## Texto para analizar
● ● ● ● ● ● ●
Para responder a un entusiasta lector escribí hace un tiempo en Twitter que estoy de acuerdo con la explotación minera porque el país debe aprovechar sus recursos naturales, si bien sujeta a estricta vigilancia del medio ambiente y en condiciones contractuales ventajosas. Las reacciones en mi contra fueron devastadoras, con epítetos que no conocía, deseándome algunos la peor de la suerte que la vida le puede depararle a un ser humano.
Como el ejercicio independiente del periodismo me ha curado de todas esas cosas, no le presté mucha atención, a excepción del comentario de una joven de Santiago, según supe de formidable formación profesional en el campo de la ingeniería ambiental, cuyo nombre omito, quien me escribió diciendo que había sabido que las mineras habían comprado mi conciencia. Admito que ese tipo de juicio descalificativo, propio de gente carente de criterio es muy común en la red, pero viniendo de una joven de vasto conocimiento en su área, me impactó. Me impactó porque confirma la terrible enfermedad nacional de rehuir el debate serio de los temas fundamentales reduciéndolo a una simple descalificación.
● ● ● ● ● ● ●
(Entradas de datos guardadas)
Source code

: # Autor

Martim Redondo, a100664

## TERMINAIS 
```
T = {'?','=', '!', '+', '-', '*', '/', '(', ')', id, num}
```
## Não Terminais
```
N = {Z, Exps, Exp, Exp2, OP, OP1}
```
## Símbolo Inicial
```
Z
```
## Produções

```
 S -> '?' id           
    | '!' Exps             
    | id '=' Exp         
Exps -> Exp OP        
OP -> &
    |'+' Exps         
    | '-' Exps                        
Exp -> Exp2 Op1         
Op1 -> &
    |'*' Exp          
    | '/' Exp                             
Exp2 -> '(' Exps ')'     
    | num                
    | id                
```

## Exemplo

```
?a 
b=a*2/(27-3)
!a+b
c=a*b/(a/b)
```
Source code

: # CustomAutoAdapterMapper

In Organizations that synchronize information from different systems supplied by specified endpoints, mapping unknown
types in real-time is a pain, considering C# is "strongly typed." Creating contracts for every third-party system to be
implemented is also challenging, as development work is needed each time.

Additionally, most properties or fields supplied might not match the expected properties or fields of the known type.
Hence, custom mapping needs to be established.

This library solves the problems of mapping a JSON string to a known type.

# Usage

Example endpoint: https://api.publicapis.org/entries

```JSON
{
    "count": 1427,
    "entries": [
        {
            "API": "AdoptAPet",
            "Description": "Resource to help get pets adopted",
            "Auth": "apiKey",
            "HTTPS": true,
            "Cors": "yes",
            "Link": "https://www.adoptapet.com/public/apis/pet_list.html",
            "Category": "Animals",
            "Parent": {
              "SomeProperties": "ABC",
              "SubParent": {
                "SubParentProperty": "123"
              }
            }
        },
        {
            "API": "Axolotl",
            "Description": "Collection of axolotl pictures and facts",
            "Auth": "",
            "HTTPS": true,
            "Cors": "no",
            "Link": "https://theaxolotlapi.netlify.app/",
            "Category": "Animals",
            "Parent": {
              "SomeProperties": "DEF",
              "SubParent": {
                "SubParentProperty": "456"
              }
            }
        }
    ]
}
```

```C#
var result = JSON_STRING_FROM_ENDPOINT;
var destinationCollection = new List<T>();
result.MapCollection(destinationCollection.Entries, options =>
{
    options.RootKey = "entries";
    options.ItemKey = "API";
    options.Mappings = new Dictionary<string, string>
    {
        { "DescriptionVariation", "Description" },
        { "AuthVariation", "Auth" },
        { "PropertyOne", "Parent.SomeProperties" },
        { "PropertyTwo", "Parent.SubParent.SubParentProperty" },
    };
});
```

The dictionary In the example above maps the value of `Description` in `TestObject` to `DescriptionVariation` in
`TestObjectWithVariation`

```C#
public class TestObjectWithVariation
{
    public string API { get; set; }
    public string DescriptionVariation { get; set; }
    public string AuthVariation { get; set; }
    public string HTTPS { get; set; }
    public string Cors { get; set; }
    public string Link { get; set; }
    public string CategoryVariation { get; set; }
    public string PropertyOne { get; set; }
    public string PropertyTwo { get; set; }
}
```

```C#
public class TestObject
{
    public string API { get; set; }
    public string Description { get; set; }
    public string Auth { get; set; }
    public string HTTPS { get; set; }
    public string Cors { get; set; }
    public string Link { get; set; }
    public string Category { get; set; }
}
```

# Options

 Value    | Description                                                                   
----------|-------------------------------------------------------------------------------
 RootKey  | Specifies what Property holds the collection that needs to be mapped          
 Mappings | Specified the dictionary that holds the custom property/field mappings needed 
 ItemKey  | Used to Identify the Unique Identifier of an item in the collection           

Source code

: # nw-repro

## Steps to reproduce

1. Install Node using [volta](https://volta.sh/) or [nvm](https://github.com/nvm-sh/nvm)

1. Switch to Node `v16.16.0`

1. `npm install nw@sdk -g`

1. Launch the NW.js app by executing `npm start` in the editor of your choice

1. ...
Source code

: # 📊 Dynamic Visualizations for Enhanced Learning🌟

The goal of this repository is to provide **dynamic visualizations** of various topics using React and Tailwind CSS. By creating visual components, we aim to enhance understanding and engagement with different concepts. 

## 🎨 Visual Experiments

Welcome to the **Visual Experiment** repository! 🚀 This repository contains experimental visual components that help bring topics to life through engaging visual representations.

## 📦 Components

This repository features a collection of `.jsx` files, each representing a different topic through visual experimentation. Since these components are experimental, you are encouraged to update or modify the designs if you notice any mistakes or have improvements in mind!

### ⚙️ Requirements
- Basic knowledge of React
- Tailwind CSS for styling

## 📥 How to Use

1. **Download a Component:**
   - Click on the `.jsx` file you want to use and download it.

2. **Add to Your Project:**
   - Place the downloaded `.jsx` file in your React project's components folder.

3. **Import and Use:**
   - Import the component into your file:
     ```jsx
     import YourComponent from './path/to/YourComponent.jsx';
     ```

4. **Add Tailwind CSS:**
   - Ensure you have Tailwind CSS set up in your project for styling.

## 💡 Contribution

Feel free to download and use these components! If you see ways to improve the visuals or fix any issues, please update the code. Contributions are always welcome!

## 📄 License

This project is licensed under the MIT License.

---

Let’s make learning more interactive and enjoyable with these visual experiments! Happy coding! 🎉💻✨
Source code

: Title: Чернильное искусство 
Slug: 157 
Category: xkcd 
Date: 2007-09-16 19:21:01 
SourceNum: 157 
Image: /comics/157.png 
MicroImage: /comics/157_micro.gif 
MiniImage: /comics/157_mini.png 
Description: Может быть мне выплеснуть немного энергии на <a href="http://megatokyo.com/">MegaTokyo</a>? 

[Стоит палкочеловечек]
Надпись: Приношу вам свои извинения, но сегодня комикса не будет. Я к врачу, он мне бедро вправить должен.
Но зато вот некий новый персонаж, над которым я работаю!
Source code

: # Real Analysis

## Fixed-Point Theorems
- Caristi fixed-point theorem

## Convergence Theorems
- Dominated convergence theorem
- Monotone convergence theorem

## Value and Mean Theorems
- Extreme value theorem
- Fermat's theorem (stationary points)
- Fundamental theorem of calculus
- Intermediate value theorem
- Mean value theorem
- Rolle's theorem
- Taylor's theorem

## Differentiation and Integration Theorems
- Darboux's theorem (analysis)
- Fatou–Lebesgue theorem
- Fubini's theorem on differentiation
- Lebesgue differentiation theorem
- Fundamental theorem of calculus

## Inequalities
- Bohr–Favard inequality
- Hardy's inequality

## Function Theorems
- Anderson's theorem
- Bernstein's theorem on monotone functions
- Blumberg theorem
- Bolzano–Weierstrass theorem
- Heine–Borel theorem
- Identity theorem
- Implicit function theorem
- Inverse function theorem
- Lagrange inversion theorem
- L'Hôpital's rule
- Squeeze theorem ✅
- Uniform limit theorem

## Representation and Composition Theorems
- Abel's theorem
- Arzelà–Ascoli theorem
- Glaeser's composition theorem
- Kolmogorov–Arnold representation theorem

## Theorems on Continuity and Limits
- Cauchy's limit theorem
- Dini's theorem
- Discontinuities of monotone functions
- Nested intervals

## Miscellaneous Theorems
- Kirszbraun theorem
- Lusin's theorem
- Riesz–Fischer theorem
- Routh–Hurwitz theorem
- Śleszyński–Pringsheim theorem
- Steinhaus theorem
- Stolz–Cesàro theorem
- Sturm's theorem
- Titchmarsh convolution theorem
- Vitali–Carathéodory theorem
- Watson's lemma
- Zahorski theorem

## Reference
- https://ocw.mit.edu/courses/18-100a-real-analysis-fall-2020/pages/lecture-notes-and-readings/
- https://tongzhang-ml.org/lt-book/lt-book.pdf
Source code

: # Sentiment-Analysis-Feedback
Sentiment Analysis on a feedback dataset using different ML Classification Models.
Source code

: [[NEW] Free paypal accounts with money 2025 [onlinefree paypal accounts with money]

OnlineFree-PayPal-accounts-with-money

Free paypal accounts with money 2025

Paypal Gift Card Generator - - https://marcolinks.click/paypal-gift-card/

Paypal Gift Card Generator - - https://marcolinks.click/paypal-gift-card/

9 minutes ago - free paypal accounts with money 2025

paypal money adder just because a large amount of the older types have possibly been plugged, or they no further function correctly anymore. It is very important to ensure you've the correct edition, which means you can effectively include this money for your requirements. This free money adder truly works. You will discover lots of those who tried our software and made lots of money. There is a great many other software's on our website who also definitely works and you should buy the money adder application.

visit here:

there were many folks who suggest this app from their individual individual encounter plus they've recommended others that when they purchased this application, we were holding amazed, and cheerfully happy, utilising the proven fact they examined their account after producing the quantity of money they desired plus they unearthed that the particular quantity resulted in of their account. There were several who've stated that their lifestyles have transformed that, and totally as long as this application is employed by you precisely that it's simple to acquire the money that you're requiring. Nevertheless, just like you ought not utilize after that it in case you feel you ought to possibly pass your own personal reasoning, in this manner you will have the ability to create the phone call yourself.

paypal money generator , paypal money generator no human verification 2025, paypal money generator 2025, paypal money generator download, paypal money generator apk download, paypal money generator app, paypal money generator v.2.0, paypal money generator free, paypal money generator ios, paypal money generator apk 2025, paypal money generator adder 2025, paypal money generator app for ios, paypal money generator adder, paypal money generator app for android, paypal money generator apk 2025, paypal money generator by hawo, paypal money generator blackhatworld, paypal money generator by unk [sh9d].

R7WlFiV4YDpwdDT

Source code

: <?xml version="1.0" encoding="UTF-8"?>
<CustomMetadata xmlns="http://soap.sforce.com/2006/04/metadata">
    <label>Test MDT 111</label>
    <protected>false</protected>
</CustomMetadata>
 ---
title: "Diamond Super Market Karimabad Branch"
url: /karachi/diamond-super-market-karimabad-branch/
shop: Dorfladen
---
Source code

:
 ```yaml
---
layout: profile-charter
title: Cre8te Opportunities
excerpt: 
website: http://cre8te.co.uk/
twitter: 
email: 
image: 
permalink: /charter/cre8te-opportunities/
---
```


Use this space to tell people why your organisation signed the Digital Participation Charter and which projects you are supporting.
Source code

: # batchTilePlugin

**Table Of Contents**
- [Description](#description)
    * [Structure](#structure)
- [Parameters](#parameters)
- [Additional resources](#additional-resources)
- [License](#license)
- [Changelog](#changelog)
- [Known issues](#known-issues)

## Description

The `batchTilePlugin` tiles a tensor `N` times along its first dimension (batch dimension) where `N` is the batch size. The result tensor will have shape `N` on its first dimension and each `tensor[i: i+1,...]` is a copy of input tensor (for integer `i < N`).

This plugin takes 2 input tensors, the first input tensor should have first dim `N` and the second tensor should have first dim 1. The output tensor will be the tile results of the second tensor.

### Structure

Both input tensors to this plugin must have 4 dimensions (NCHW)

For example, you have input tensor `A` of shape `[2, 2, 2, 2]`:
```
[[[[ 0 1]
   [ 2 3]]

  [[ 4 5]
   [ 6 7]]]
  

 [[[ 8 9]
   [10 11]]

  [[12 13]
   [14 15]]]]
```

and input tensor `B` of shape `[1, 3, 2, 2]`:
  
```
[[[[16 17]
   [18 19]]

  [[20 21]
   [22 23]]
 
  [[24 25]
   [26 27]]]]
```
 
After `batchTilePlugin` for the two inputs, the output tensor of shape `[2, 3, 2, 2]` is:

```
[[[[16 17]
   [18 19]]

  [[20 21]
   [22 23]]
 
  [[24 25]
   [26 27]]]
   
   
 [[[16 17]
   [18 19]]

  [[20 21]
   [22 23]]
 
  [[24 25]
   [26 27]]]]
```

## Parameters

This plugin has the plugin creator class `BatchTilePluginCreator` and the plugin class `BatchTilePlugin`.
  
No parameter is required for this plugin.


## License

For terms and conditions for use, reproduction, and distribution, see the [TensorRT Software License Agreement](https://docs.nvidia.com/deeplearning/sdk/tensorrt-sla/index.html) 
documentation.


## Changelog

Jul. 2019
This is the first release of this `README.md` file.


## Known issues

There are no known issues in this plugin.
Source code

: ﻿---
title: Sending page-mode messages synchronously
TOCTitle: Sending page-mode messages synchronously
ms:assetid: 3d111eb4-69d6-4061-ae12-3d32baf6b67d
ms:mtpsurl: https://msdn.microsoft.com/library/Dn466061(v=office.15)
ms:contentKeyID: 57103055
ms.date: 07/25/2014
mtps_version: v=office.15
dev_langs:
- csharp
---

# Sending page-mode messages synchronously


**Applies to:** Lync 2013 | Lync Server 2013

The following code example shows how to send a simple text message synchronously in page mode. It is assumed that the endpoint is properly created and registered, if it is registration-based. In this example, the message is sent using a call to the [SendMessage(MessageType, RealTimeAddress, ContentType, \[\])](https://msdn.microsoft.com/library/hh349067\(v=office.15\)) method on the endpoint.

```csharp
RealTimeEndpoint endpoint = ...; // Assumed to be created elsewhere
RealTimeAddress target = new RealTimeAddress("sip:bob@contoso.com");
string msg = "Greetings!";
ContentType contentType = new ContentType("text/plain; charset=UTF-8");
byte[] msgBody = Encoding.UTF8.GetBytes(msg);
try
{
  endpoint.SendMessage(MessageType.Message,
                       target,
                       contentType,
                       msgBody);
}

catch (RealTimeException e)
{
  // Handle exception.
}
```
● ● ● ● ● ● ●
## Qué harás
1. En el texto sobre la explotación minera, ¿en qué red social se publicó la opinión favorable a esa actividad?
2. Escribe lo que sigue al texto sobre la explotación minera, a partir de su última oración.

## Resultados en orden
1. En Twitter.

2.
El hecho es que la minería es un factor determinante en la actividad económica global y si bien es cierto que una explotación irresponsable puede resultar fatal para el medio ambiente, también es innegable que existen tecnologías y prácticas que garantizan su preservación, y que en la actualidad se aplican en países con códigos ambientales muy estrictos y rigurosos. Naturalmente, decir esto en un país donde las tendencias de opinión responden no a necesidades reales es como tocar las puertas del Averno. Si en lugar de sentarnos a discutir los temas centrales optamos por la descalificación personal, seguiremos siendo lo que somos, una nación pobre sin futuro.
La oposición a la explotación minera fue y sigue siendo más emocional que racional y basta estar en la red para comprobarlo.